##### Source data #####
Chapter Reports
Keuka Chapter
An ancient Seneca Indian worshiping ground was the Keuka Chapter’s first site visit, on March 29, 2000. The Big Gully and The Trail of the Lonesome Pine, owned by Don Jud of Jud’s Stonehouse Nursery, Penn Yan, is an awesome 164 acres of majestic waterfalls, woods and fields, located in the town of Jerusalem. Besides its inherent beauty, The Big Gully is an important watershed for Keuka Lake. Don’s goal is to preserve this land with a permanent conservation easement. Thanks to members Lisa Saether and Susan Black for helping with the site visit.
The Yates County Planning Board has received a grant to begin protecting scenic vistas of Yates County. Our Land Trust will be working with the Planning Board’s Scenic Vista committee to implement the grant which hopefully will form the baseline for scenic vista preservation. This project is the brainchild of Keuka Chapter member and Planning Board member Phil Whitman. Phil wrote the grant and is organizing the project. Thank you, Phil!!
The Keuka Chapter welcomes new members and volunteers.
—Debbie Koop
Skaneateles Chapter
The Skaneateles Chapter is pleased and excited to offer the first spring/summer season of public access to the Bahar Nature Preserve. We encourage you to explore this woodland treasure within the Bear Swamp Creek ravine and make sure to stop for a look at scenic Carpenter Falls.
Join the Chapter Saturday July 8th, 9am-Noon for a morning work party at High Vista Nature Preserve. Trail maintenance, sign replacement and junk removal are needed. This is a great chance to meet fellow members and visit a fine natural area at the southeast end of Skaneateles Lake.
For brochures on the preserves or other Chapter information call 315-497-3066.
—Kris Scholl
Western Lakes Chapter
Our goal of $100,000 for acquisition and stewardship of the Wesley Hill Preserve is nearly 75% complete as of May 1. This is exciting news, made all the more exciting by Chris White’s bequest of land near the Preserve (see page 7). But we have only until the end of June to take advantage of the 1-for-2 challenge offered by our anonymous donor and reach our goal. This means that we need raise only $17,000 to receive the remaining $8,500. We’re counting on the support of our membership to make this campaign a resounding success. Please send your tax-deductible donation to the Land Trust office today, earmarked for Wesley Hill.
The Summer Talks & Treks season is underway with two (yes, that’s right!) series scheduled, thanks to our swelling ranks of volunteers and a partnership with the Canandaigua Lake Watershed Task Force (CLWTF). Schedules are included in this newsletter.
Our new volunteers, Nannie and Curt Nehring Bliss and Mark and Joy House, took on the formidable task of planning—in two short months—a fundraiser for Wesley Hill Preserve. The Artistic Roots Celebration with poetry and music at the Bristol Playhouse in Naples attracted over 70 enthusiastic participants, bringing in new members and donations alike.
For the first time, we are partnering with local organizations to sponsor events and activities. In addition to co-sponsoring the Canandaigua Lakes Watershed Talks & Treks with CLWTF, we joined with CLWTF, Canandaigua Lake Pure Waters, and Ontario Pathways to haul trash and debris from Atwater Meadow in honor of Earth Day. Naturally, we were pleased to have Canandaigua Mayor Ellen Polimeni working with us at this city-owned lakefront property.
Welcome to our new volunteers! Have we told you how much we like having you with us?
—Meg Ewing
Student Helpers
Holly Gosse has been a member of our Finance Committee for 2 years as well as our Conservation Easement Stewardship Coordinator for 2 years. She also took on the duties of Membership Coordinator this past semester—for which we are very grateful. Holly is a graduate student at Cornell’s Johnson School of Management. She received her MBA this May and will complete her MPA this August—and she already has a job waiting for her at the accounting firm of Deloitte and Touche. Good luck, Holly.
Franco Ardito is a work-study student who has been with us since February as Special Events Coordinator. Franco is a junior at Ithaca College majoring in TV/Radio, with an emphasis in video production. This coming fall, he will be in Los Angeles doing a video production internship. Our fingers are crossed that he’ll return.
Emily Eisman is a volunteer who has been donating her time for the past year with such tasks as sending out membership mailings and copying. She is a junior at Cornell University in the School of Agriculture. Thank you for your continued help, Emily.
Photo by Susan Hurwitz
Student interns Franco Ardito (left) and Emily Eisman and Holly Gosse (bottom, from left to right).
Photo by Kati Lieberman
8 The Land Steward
#####
• What you have to do
The reply must repeat all of the records precisely.

• Result
Chapter Reports
Keuka Chapter
An ancient Seneca Indian worshiping ground was the Keuka Chapter’s first site visit, on March 29, 2000. The Big Gully and The Trail of the Lonesome Pine, owned by Don Jud of Jud’s Stonehouse Nursery, Penn Yan, is an awesome 164 acres of majestic waterfalls, woods and fields, located in the town of Jerusalem. Besides its inherent beauty, The Big Gully is an important watershed for Keuka Lake. Don’s goal is to preserve this land with a permanent conservation easement. Thanks to members Lisa Saether and Susan Black for helping with the site visit.
The Yates County Planning Board has received a grant to begin protecting scenic vistas of Yates County. Our Land Trust will be working with the Planning Board’s Scenic Vista committee to implement the grant which hopefully will form the baseline for scenic vista preservation. This project is the brainchild of Keuka Chapter member and Planning Board member Phil Whitman. Phil wrote the grant and is organizing the project. Thank you, Phil!!
The Keuka Chapter welcomes new members and volunteers.
—Debbie Koop
Skaneateles Chapter
The Skaneateles Chapter is pleased and excited to offer the first spring/summer season of public access to the Bahar Nature Preserve. We encourage you to explore this woodland treasure within the Bear Swamp Creek ravine and make sure to stop for a look at scenic Carpenter Falls.
Join the Chapter Saturday July 8th, 9am-Noon for a morning work party at High Vista Nature Preserve. Trail maintenance, sign replacement and junk removal are needed. This is a great chance to meet fellow members and visit a fine natural area at the southeast end of Skaneateles Lake.
For brochures on the preserves or other Chapter information call 315-497-3066.
—Kris Scholl
Western Lakes Chapter
Our goal of $100,000 for acquisition and stewardship of the Wesley Hill Preserve is nearly 75% complete as of May 1. This is exciting news, made all the more exciting by Chris White’s bequest of land near the Preserve (see page 7). But we have only until the end of June to take advantage of the 1-for-2 challenge offered by our anonymous donor and reach our goal. This means that we need raise only $17,000 to receive the remaining $8,500. We’re counting on the support of our membership to make this campaign a resounding success. Please send your tax-deductible donation to the Land Trust office today, earmarked for Wesley Hill.
The Summer Talks & Treks season is underway with two (yes, that’s right!) series scheduled, thanks to our swelling ranks of volunteers and a partnership with the Canandaigua Lake Watershed Task Force (CLWTF). Schedules are included in this newsletter.
Our new volunteers, Nannie and Curt Nehring Bliss and Mark and Joy House, took on the formidable task of planning—in two short months—a fundraiser for Wesley Hill Preserve. The Artistic Roots Celebration with poetry and music at the Bristol Playhouse in Naples attracted over 70 enthusiastic participants, bringing in new members and donations alike.
For the first time, we are partnering with local organizations to sponsor events and activities. In addition to co-sponsoring the Canandaigua Lakes Watershed Talks & Treks with CLWTF, we joined with CLWTF, Canandaigua Lake Pure Waters, and Ontario Pathways to haul trash and debris from Atwater Meadow in honor of Earth Day. Naturally, we were pleased to have Canandaigua Mayor Ellen Polimeni working with us at this city-owned lakefront property.
Welcome to our new volunteers! Have we told you how much we like having you with us?
—Meg Ewing
Student Helpers
Holly Gosse has been a member of our Finance Committee for 2 years as well as our Conservation Easement Stewardship Coordinator for 2 years. She also took on the duties of Membership Coordinator this past semester—for which we are very grateful. Holly is a graduate student at Cornell’s Johnson School of Management. She received her MBA this May and will complete her MPA this August—and she already has a job waiting for her at the accounting firm of Deloitte and Touche. Good luck, Holly.
Franco Ardito is a work-study student who has been with us since February as Special Events Coordinator. Franco is a junior at Ithaca College majoring in TV/Radio, with an emphasis in video production. This coming fall, he will be in Los Angeles doing a video production internship. Our fingers are crossed that he’ll return.
Emily Eisman is a volunteer who has been donating her time for the past year with such tasks as sending out membership mailings and copying. She is a junior at Cornell University in the School of Agriculture. Thank you for your continued help, Emily.
Photo by Susan Hurwitz
Student interns Franco Ardito (left) and Emily Eisman and Holly Gosse (bottom, from left to right).
Photo by Kati Lieberman
8 The Land Steward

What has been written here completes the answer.